Records contained in a dataset:
* * * *
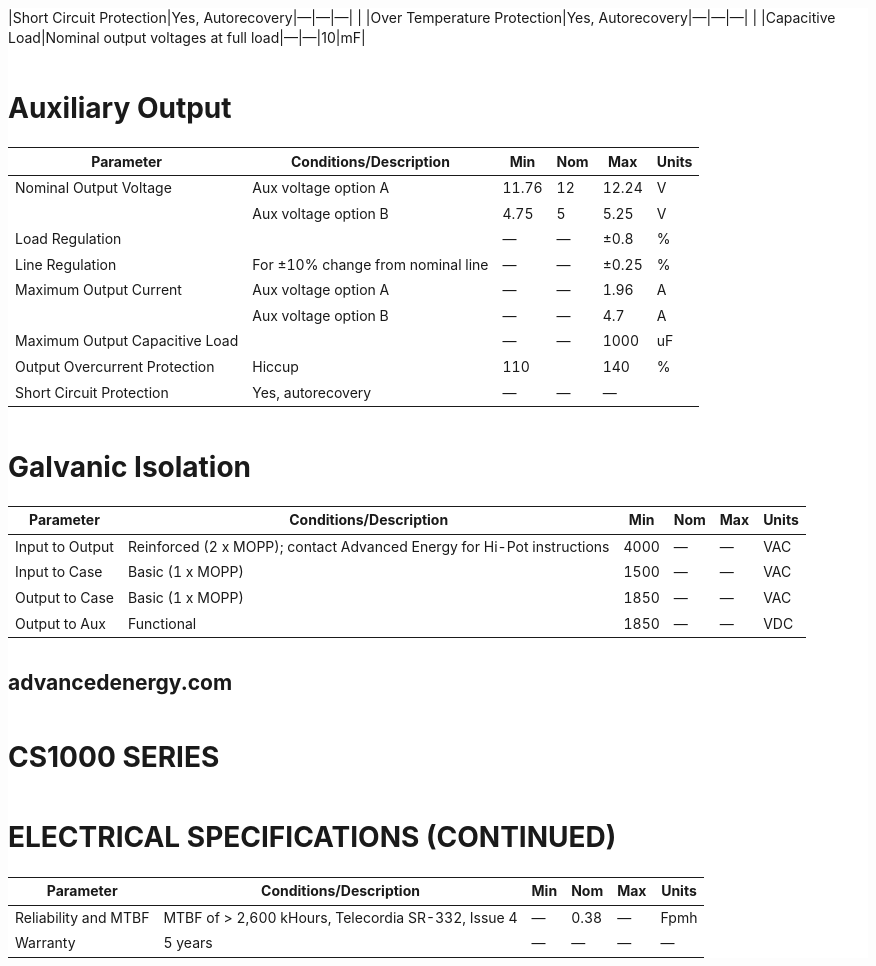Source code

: |Short Circuit Protection|Yes, Autorecovery|—|—|—| |
|Over Temperature Protection|Yes, Autorecovery|—|—|—| |
|Capacitive Load|Nominal output voltages at full load|—|—|10|mF|

# Auxiliary Output

|Parameter|Conditions/Description|Min|Nom|Max|Units|
|---|---|---|---|---|---|
|Nominal Output Voltage|Aux voltage option A|11.76|12|12.24|V|
| |Aux voltage option B|4.75|5|5.25|V|
|Load Regulation| |—|—|±0.8|%|
|Line Regulation|For ±10% change from nominal line|—|—|±0.25|%|
|Maximum Output Current|Aux voltage option A|—|—|1.96|A|
| |Aux voltage option B|—|—|4.7|A|
|Maximum Output Capacitive Load| |—|—|1000|uF|
|Output Overcurrent Protection|Hiccup|110| |140|%|
|Short Circuit Protection|Yes, autorecovery|—|—|—| |

# Galvanic Isolation

|Parameter|Conditions/Description|Min|Nom|Max|Units|
|---|---|---|---|---|---|
|Input to Output|Reinforced (2 x MOPP); contact Advanced Energy for Hi-Pot instructions|4000|—|—|VAC|
|Input to Case|Basic (1 x MOPP)|1500|—|—|VAC|
|Output to Case|Basic (1 x MOPP)|1850|—|—|VAC|
|Output to Aux|Functional|1850|—|—|VDC|

advancedenergy.com
---
# CS1000 SERIES

# ELECTRICAL SPECIFICATIONS (CONTINUED)

|Parameter|Conditions/Description|Min|Nom|Max|Units|
|---|---|---|---|---|---|
|Reliability and MTBF|MTBF of > 2,600 kHours, Telecordia SR-332, Issue 4|—|0.38|—|Fpmh|
|Warranty|5 years|—|—|—|—|
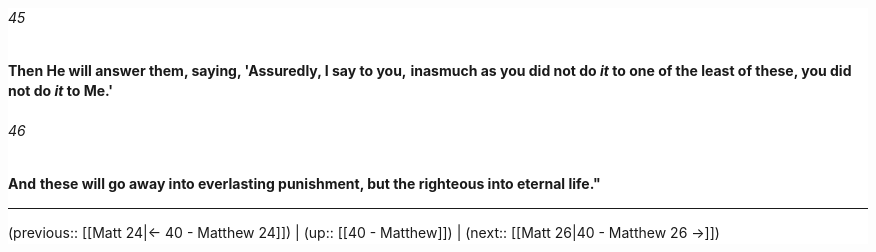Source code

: ###### 45 
**Then He will answer them, saying, 'Assuredly, I say to you,** **inasmuch as you did not do _it_ to one of the least of these, you did not do _it_ to Me.'** 

###### 46 
**And** **these will go away into everlasting punishment, but the righteous into eternal life."**

***

(previous:: [[Matt 24|← 40 - Matthew 24]]) | (up:: [[40 - Matthew]]) | (next:: [[Matt 26|40 - Matthew 26 →]])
* * * *
(Your objective):
Pictures aside, retype the entries above exactly as they are.

(Your response):
Source code

: |Short Circuit Protection|Yes, Autorecovery|—|—|—| |
|Over Temperature Protection|Yes, Autorecovery|—|—|—| |
|Capacitive Load|Nominal output voltages at full load|—|—|10|mF|

# Auxiliary Output

|Parameter|Conditions/Description|Min|Nom|Max|Units|
|---|---|---|---|---|---|
|Nominal Output Voltage|Aux voltage option A|11.76|12|12.24|V|
| |Aux voltage option B|4.75|5|5.25|V|
|Load Regulation| |—|—|±0.8|%|
|Line Regulation|For ±10% change from nominal line|—|—|±0.25|%|
|Maximum Output Current|Aux voltage option A|—|—|1.96|A|
| |Aux voltage option B|—|—|4.7|A|
|Maximum Output Capacitive Load| |—|—|1000|uF|
|Output Overcurrent Protection|Hiccup|110| |140|%|
|Short Circuit Protection|Yes, autorecovery|—|—|—| |

# Galvanic Isolation

|Parameter|Conditions/Description|Min|Nom|Max|Units|
|---|---|---|---|---|---|
|Input to Output|Reinforced (2 x MOPP); contact Advanced Energy for Hi-Pot instructions|4000|—|—|VAC|
|Input to Case|Basic (1 x MOPP)|1500|—|—|VAC|
|Output to Case|Basic (1 x MOPP)|1850|—|—|VAC|
|Output to Aux|Functional|1850|—|—|VDC|

advancedenergy.com
---
# CS1000 SERIES

# ELECTRICAL SPECIFICATIONS (CONTINUED)

|Parameter|Conditions/Description|Min|Nom|Max|Units|
|---|---|---|---|---|---|
|Reliability and MTBF|MTBF of > 2,600 kHours, Telecordia SR-332, Issue 4|—|0.38|—|Fpmh|
|Warranty|5 years|—|—|—|—|
Source code

: ###### 45 
**Then He will answer them, saying, 'Assuredly, I say to you,** **inasmuch as you did not do _it_ to one of the least of these, you did not do _it_ to Me.'** 

###### 46 
**And** **these will go away into everlasting punishment, but the righteous into eternal life."**

***

(previous:: [[Matt 24|← 40 - Matthew 24]]) | (up:: [[40 - Matthew]]) | (next:: [[Matt 26|40 - Matthew 26 →]])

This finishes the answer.